Bob Dylan was awarded Spain’s Prince of Asturias arts award, one of the country’s most prestigious honors, Wednesday.
“He’s a living legend of popular music,” said Jose Llado Fernandez-Urrutia, president of the prize’s panel of judges.
Dylan, 66, has been one of the most influential popular music artists in recent decades, and is regarded by many as a poet.

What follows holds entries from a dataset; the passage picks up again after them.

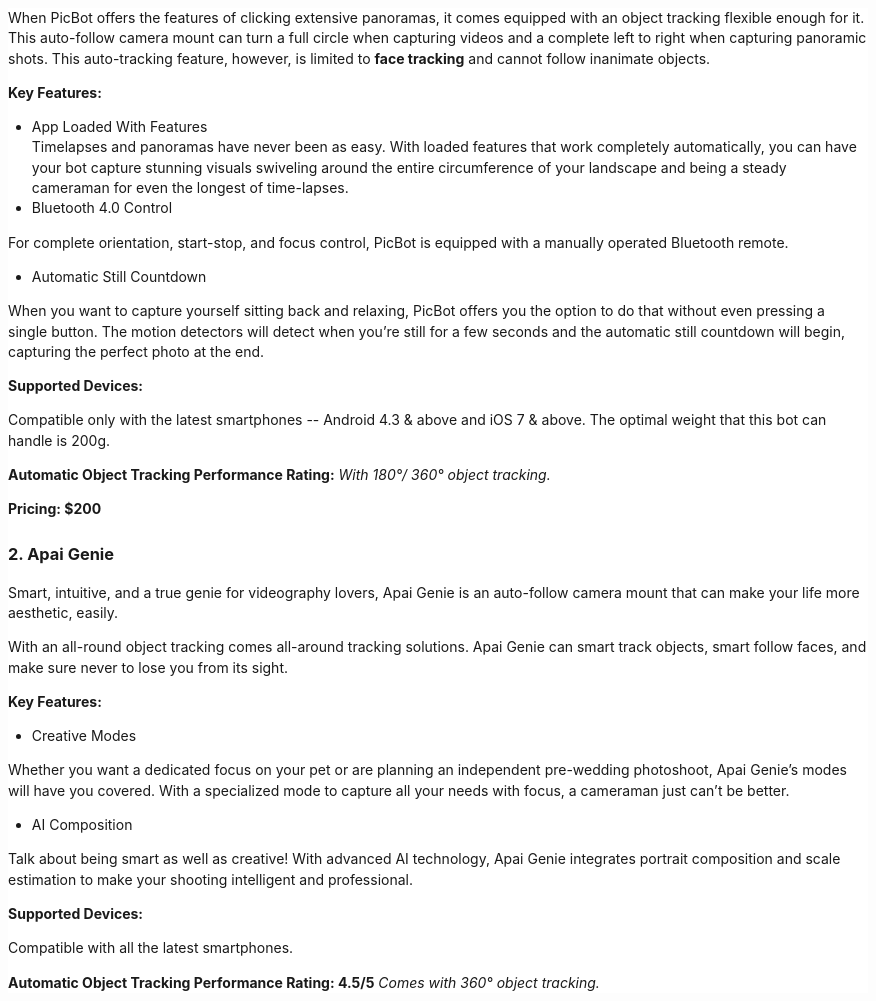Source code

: When PicBot offers the features of clicking extensive panoramas, it comes equipped with an object tracking flexible enough for it. This auto-follow camera mount can turn a full circle when capturing videos and a complete left to right when capturing panoramic shots. This auto-tracking feature, however, is limited to **face tracking** and cannot follow inanimate objects.

**Key Features:**

* App Loaded With Features  
Timelapses and panoramas have never been as easy. With loaded features that work completely automatically, you can have your bot capture stunning visuals swiveling around the entire circumference of your landscape and being a steady cameraman for even the longest of time-lapses.
* Bluetooth 4.0 Control

For complete orientation, start-stop, and focus control, PicBot is equipped with a manually operated Bluetooth remote.

* Automatic Still Countdown

When you want to capture yourself sitting back and relaxing, PicBot offers you the option to do that without even pressing a single button. The motion detectors will detect when you’re still for a few seconds and the automatic still countdown will begin, capturing the perfect photo at the end.

**Supported Devices:**

Compatible only with the latest smartphones -- Android 4.3 & above and iOS 7 & above. The optimal weight that this bot can handle is 200g.

**Automatic Object Tracking Performance Rating:**
_With 180°/ 360° object tracking._

**Pricing: $200**

### 2\. Apai Genie

Smart, intuitive, and a true genie for videography lovers, Apai Genie is an auto-follow camera mount that can make your life more aesthetic, easily.

With an all-round object tracking comes all-around tracking solutions. Apai Genie can smart track objects, smart follow faces, and make sure never to lose you from its sight.

**Key Features:**

* Creative Modes

Whether you want a dedicated focus on your pet or are planning an independent pre-wedding photoshoot, Apai Genie’s modes will have you covered. With a specialized mode to capture all your needs with focus, a cameraman just can’t be better.

* AI Composition

Talk about being smart as well as creative! With advanced AI technology, Apai Genie integrates portrait composition and scale estimation to make your shooting intelligent and professional.

**Supported Devices:**

Compatible with all the latest smartphones.

**Automatic Object Tracking Performance Rating: 4.5/5**
_Comes with 360° object tracking._
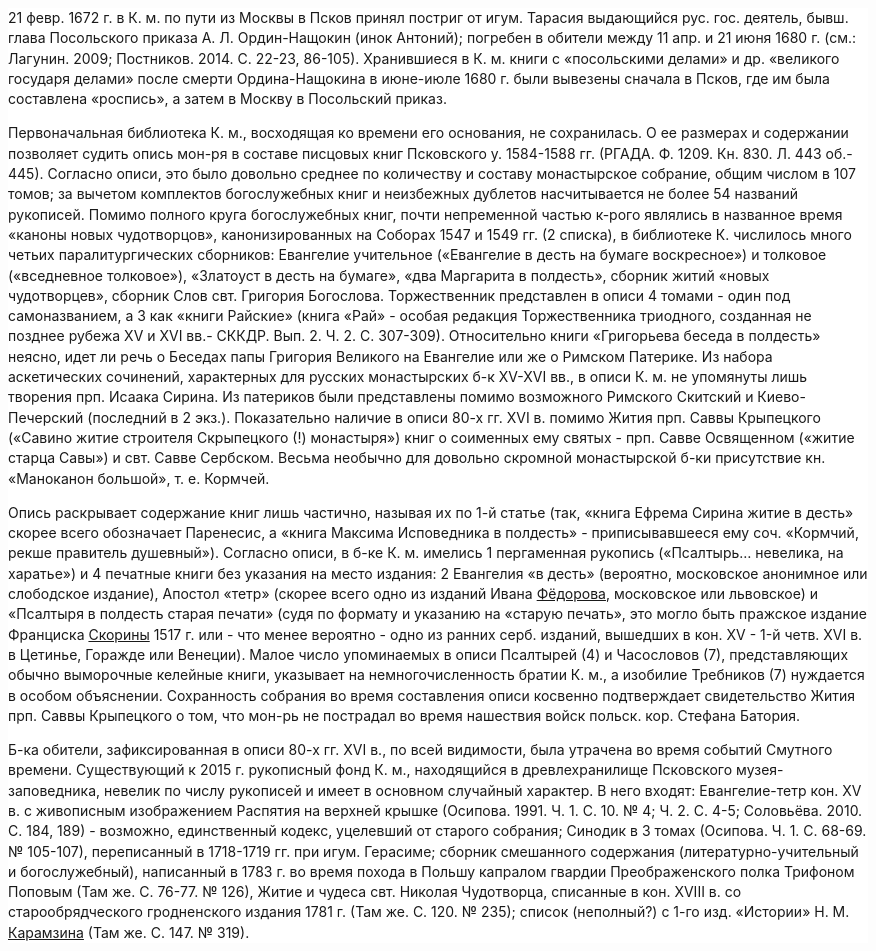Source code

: 21 февр. 1672 г. в К. м. по пути из Москвы в Псков принял постриг от игум. Тарасия выдающийся рус. гос. деятель, бывш. глава Посольского приказа А. Л. Ордин-Нащокин (инок Антоний); погребен в обители между 11 апр. и 21 июня 1680 г. (см.: Лагунин. 2009; Постников. 2014. С. 22-23, 86-105). Хранившиеся в К. м. книги с «посольскими делами» и др. «великого государя делами» после смерти Ордина-Нащокина в июне-июле 1680 г. были вывезены сначала в Псков, где им была составлена «роспись», а затем в Москву в Посольский приказ.

Первоначальная библиотека К. м., восходящая ко времени его основания, не сохранилась. О ее размерах и содержании позволяет судить опись мон-ря в составе писцовых книг Псковского у. 1584-1588 гг. (РГАДА. Ф. 1209. Кн. 830. Л. 443 об.- 445). Согласно описи, это было довольно среднее по количеству и составу монастырское собрание, общим числом в 107 томов; за вычетом комплектов богослужебных книг и неизбежных дублетов насчитывается не более 54 названий рукописей. Помимо полного круга богослужебных книг, почти непременной частью к-рого являлись в названное время «каноны новых чудотворцов», канонизированных на Соборах 1547 и 1549 гг. (2 списка), в библиотеке К. числилось много четьих паралитургических сборников: Евангелие учительное («Евангелие в десть на бумаге воскресное») и толковое («вседневное толковое»), «Златоуст в десть на бумаге», «два Маргарита в полдесть», сборник житий «новых чудотворцев», сборник Слов свт. Григория Богослова. Торжественник представлен в описи 4 томами - один под самоназванием, а 3 как «книги Райские» (книга «Рай» - особая редакция Торжественника триодного, созданная не позднее рубежа XV и XVI вв.- СККДР. Вып. 2. Ч. 2. С. 307-309). Относительно книги «Григорьева беседа в полдесть» неясно, идет ли речь о Беседах папы Григория Великого на Евангелие или же о Римском Патерике. Из набора аскетических сочинений, характерных для русских монастырских б-к XV-XVI вв., в описи К. м. не упомянуты лишь творения прп. Исаака Сирина. Из патериков были представлены помимо возможного Римского Скитский и Киево-Печерский (последний в 2 экз.). Показательно наличие в описи 80-х гг. XVI в. помимо Жития прп. Саввы Крыпецкого («Савино житие строителя Скрыпецкого (!) монастыря») книг о соименных ему святых - прп. Савве Освященном («житие старца Савы») и свт. Савве Сербском. Весьма необычно для довольно скромной монастырской б-ки присутствие кн. «Маноканон большой», т. е. Кормчей.

Опись раскрывает содержание книг лишь частично, называя их по 1-й статье (так, «книга Ефрема Сирина житие в десть» скорее всего обозначает Паренесис, а «книга Максима Исповедника в полдесть» - приписывавшееся ему соч. «Кормчий, рекше правитель душевный»). Согласно описи, в б-ке К. м. имелись 1 пергаменная рукопись («Псалтырь… невелика, на харатье») и 4 печатные книги без указания на место издания: 2 Евангелия «в десть» (вероятно, московское анонимное или слободское издание), Апостол «тетр» (скорее всего одно из изданий Ивана [Фёдорова](https://pravenc.ru/text/Фёдоров.html), московское или львовское) и «Псалтыря в полдесть старая печати» (судя по формату и указанию на «старую печать», это могло быть пражское издание Франциска [Скорины](https://pravenc.ru/text/Скорины.html) 1517 г. или - что менее вероятно - одно из ранних серб. изданий, вышедших в кон. XV - 1-й четв. XVI в. в Цетинье, Горажде или Венеции). Малое число упоминаемых в описи Псалтырей (4) и Часословов (7), представляющих обычно выморочные келейные книги, указывает на немногочисленность братии К. м., а изобилие Требников (7) нуждается в особом объяснении. Сохранность собрания во время составления описи косвенно подтверждает свидетельство Жития прп. Саввы Крыпецкого о том, что мон-рь не пострадал во время нашествия войск польск. кор. Стефана Батория.

Б-ка обители, зафиксированная в описи 80-х гг. XVI в., по всей видимости, была утрачена во время событий Смутного времени. Существующий к 2015 г. рукописный фонд К. м., находящийся в древлехранилище Псковского музея-заповедника, невелик по числу рукописей и имеет в основном случайный характер. В него входят: Евангелие-тетр кон. XV в. с живописным изображением Распятия на верхней крышке (Осипова. 1991. Ч. 1. С. 10. № 4; Ч. 2. С. 4-5; Соловьёва. 2010. С. 184, 189) - возможно, единственный кодекс, уцелевший от старого собрания; Синодик в 3 томах (Осипова. Ч. 1. С. 68-69. № 105-107), переписанный в 1718-1719 гг. при игум. Герасиме; сборник смешанного содержания (литературно-учительный и богослужебный), написанный в 1783 г. во время похода в Польшу капралом гвардии Преображенского полка Трифоном Поповым (Там же. С. 76-77. № 126), Житие и чудеса свт. Николая Чудотворца, списанные в кон. XVIII в. со старообрядческого гродненского издания 1781 г. (Там же. С. 120. № 235); список (неполный?) с 1-го изд. «Истории» Н. М. [Карамзина](https://pravenc.ru/text/Карамзин.html) (Там же. С. 147. № 319).

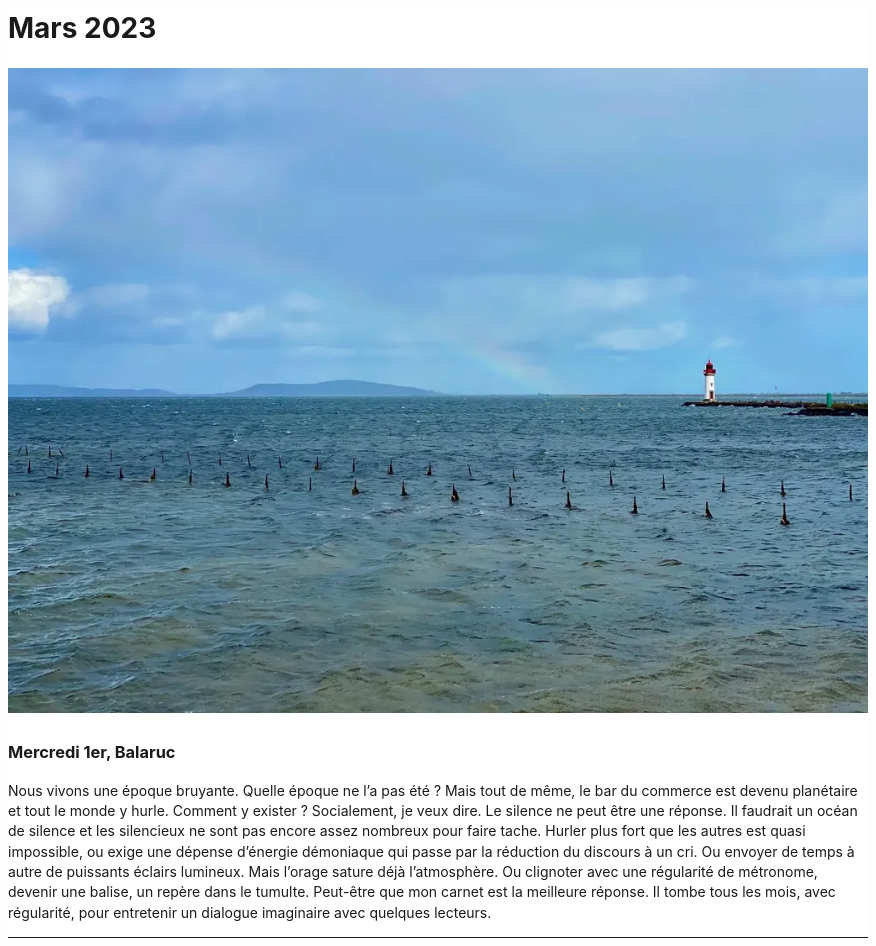 # Mars 2023

![Arc-en-ciel](_i/IMG_1353.webp)

### Mercredi 1er, Balaruc

Nous vivons une époque bruyante. Quelle époque ne l’a pas été ? Mais tout de même, le bar du commerce est devenu planétaire et tout le monde y hurle. Comment y exister ? Socialement, je veux dire. Le silence ne peut être une réponse. Il faudrait un océan de silence et les silencieux ne sont pas encore assez nombreux pour faire tache. Hurler plus fort que les autres est quasi impossible, ou exige une dépense d’énergie démoniaque qui passe par la réduction du discours à un cri. Ou envoyer de temps à autre de puissants éclairs lumineux. Mais l’orage sature déjà l’atmosphère. Ou clignoter avec une régularité de métronome, devenir une balise, un repère dans le tumulte. Peut-être que mon carnet est la meilleure réponse. Il tombe tous les mois, avec régularité, pour entretenir un dialogue imaginaire avec quelques lecteurs.

---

His hits include “Blowin’ in the Wind,” “The Times They Are a-Changin’,” “Like a Rolling Stone” and “All Along the Watchtower.”
“He’s considered one of the most important figures of song, a form in which he combines, in a majestic way, the beauty of his poetry and ethical commitment,” said the prize foundation in a statement.
“For this reason, his music and message have had an outstanding influence on several generations of young people.”
Dylan, born Robert Zimmerman in Duluth, Minn., was ranked No. 2 in Rolling Stone magazine’s 100 Greatest Artists of All Time in 2004, second to the Beatles.
His most recent recording, “Modern Times,” on the Columbia Records label, entered the U.S. album charts at No. 1 one week after it was released in 2006.
“He pioneered the introduction of literature in popular music, bringing together for the first time European and Afro-American rhythms that were a decisive and revolutionary influence on later generations of musicians,” the foundation said.
Eight Prince of Asturias awards are given annually in categories including arts, science, sports and humanities to Spaniards and foreigners alike.
They are announced during the year and presented each autumn in the northern Spanish city of Oviedo, capital of the Asturias region.
Last year’s arts award was won by Spanish film director Pedro Almodovar.